День, в который я ее не вижу, для меня не день… Время, которое я провожу вдали от нее, совсем лишнее, совсем ненужное; люди кажутся мне куклами, да и вся жизнь без нее как-то мертва. Поверишь ли, она меня успокоила, она возвысила все мои чувства до светлого и тихого сознания моего достоинства и моей силы. Прежде я всегда был взволнован, я все искал чего-то, все был чем-то недоволен, теперь, напротив, дух мой смирился, сердце мое нашло то, чего просило. Я ее люблю потому, что мне следовало ее любить. Старик отец разлучит нас, вероятно, скоро — и я должен покориться, я не смею жаловаться. Но тогда память о ней будет жить в моей памяти, но всегда свято, светло, тихо и грустно. С ней я буду жить, с ней я и умру.
— О-го-го!.. — заметил Прутков. — Да это просто поэзия, мелодрама, сударь ты мой. По-моему, все это, братец, вздор! Мы живем не на облаках, хотя и недалеко… то есть я о себе говорю. Умереть всегда успеешь, а покамест поживи хорошенько. Ты имеешь состояние, молод, хорош — чего тебе еще? Мучиться тут нечего.
Полюбил нынче, полюбишь и завтра. Не удалось нынче, завтра удастся. Все перемелется — мука будет.
Лови, лови
Часы любви!
Да не пройтиться ли нам по хересам?.. Пошли за вином…

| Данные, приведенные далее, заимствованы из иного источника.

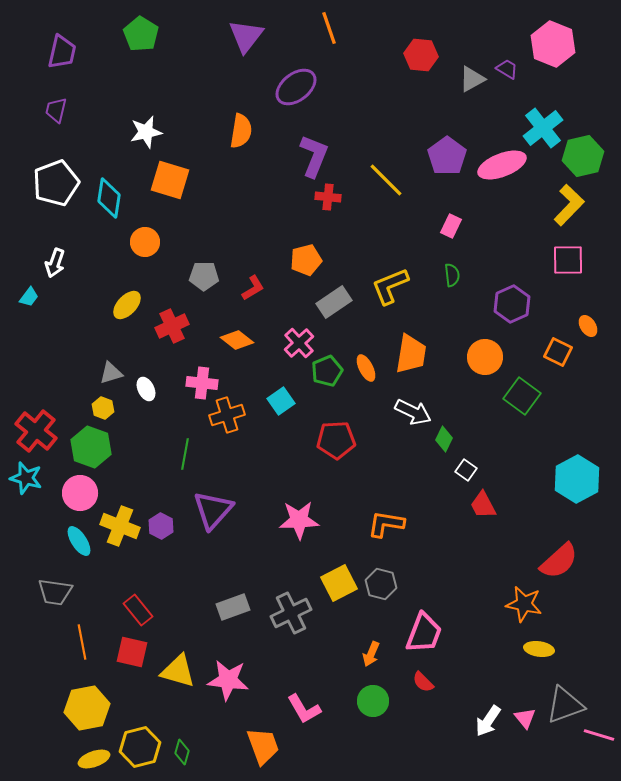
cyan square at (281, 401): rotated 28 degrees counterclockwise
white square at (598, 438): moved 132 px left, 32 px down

Белокурый сел безмолвно у окна. Сердце его билось, глаза его горели. В противоположном доме у заветного окошка тихо подымалась стора… вот она поднята… вот за стеклами рисуется смуглая грациозная головка. Молодой человек, бледный и трепетный, не переводил дыхание. Она его заметила, взглянула на него с невольной улыбкой и лукаво приложила палец к губам.